__Work instructions__. Reproduce the text of the records from the beginning through the line containing "Aviation Grade 7075T6 Aluminum Round Head", including that line, and omit the pictures from your answer.

Items saved from a collection
-----
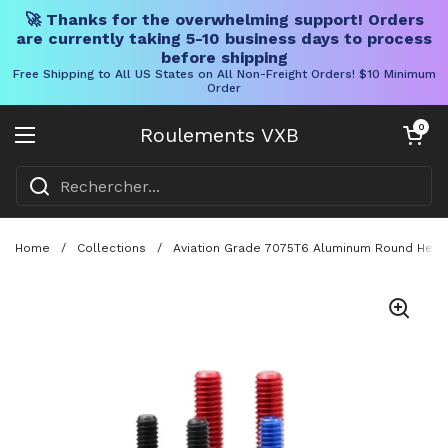
🚀 Thanks for the overwhelming support! Orders
are currently taking 5-10 business days to process
before shipping
Free Shipping to All US States on All Non-Freight Orders! $10 Minimum
Order
Skip to content
Chariot ouve
0
Roulements VXB
Ouvrir le menu
Home
/
Collections
/
Aviation Grade 7075T6 Aluminum Round Head 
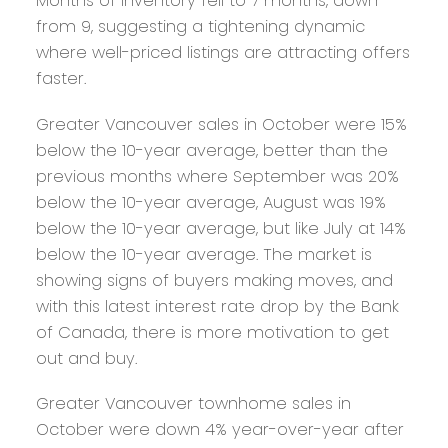
Months of inventory fell to 7 months, down
from 9, suggesting a tightening dynamic
where well-priced listings are attracting offers
faster.
Greater Vancouver sales in October were 15%
below the 10-year average, better than the
previous months where September was 20%
below the 10-year average, August was 19%
below the 10-year average, but like July at 14%
below the 10-year average. The market is
showing signs of buyers making moves, and
with this latest interest rate drop by the Bank
of Canada, there is more motivation to get
out and buy.
Greater Vancouver townhome sales in
October were down 4% year-over-year after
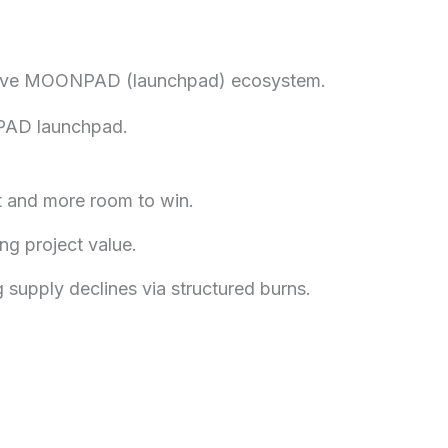
ovative MOONPAD (launchpad) ecosystem.
NPAD launchpad.
ot and more room to win.
ng project value.
 supply declines via structured burns.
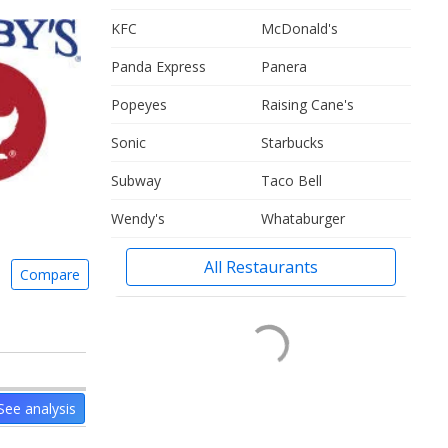
KFC
McDonald's
Panda Express
Panera
Popeyes
Raising Cane's
Sonic
Starbucks
Subway
Taco Bell
Wendy's
Whataburger
All Restaurants
Compare
See analysis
-----
__Exercise answer__.
🚀 Thanks for the overwhelming support! Orders
are currently taking 5-10 business days to process
before shipping
Free Shipping to All US States on All Non-Freight Orders! $10 Minimum
Order
Skip to content
Chariot ouve
0
Roulements VXB
Ouvrir le menu
Home
/
Collections
/
Aviation Grade 7075T6 Aluminum Round Head 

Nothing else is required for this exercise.